На одной на дальней на сторонушке, ой да жил, да был, да за****о меня это все… Короче, в самом глухом краю Руси коптил небо сильномогучий богатырь Андрюша Очкович. Тридцать лет и три года просидел он на горшке, потому что мать кормила его всякой ***той. На тридцать четвертый год подвязал он горшок к жопе и решил идти счастья своего искать.
- Куда ты собрался, опездол?! – орала на него матушка. – Сиди дома, говноструй, пропадешь!
- Не удерживайте, мамо, я рожден для большего, чем огород удобрять! – возражал богатырь. – Лучше посоветуйте, где мне счастья-удачи искать?
- Расстегни ширинку, дитя мое. Видишь там прибор мочеиспускательный? Куда он покажет, туда и иди! – сдалась старушка.

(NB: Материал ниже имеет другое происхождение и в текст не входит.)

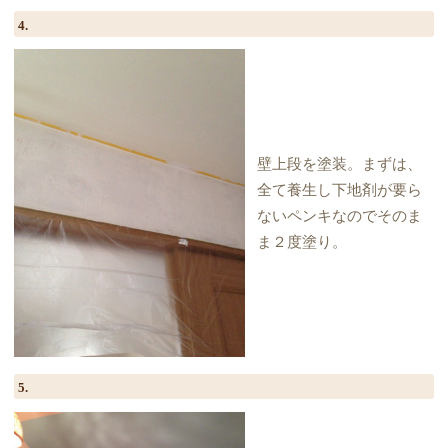
4.
壁上段を塗装。まずは、
全て養生し下地剤が要ら
ないペンキなのでそのま
ま２度塗り。
5.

И отправился Андрюша, куда залупа глядит. Долго ли, коротко он шел, истоптал три пары чугунных лаптей, истер сорок рулонов туалетной бересты и добрался до окраины деревни. Тут эрекция отпустила и Андрюша принялся рыть яму, писюн-то вниз стал указывать.
Выкопав изрядно, устал богатырь и прилег соснуть. Но, ****ть, только первый сон пошел, разбудили его вопли богомерзкие. Какой-то ***ан, паходу, в яму ****якнулся.
- Кто здесь?! Полиция Нью-Йорка! Положите оружие, и медленно вылезайте! – гаркнул Андрюша фальцетом.
Над краем показалась мрачная грязная голова Змея Горыныча и строго спросила:
- Это ты, сученыш, дорожное покрытие раскурочил? Парву, как Тузик целку!
- А можно всех посмотреть? – не испугался Очкович.
Вслед за первой башкой показались еще две, а затем и туловище. Змей Горыныч, весь в говнище, выбрался из ловушки:
- А, узнаю богатыря сильномогучего. То-то с утра русским духом пахло. Давай так, будем мы с тобой биться насмерть. Если победишь меня – исполню любое твое желание. Интим не предлагать. А если я победю, то сдам тебя на органы.
И начали они сечу великую. Андрюша то палицей ебанет, то мечом рубанет. А Горыныч злобится, хвостом бьет, огнем пышет. Бросил Андрюша в змеиную голову палицу богатырскую – ****ец палице, сгорела в пламени. Бросил копье свое вострое – ****ец копью. Бросил бочонок с порохом – ****ец Горынычу. Разорвало в клочья, одна башка уцелела.
- Ну, исполняй обещанное! – схватил богатырь голову за локоны. – Хочу узнать, в чем мое счастье и где его искать!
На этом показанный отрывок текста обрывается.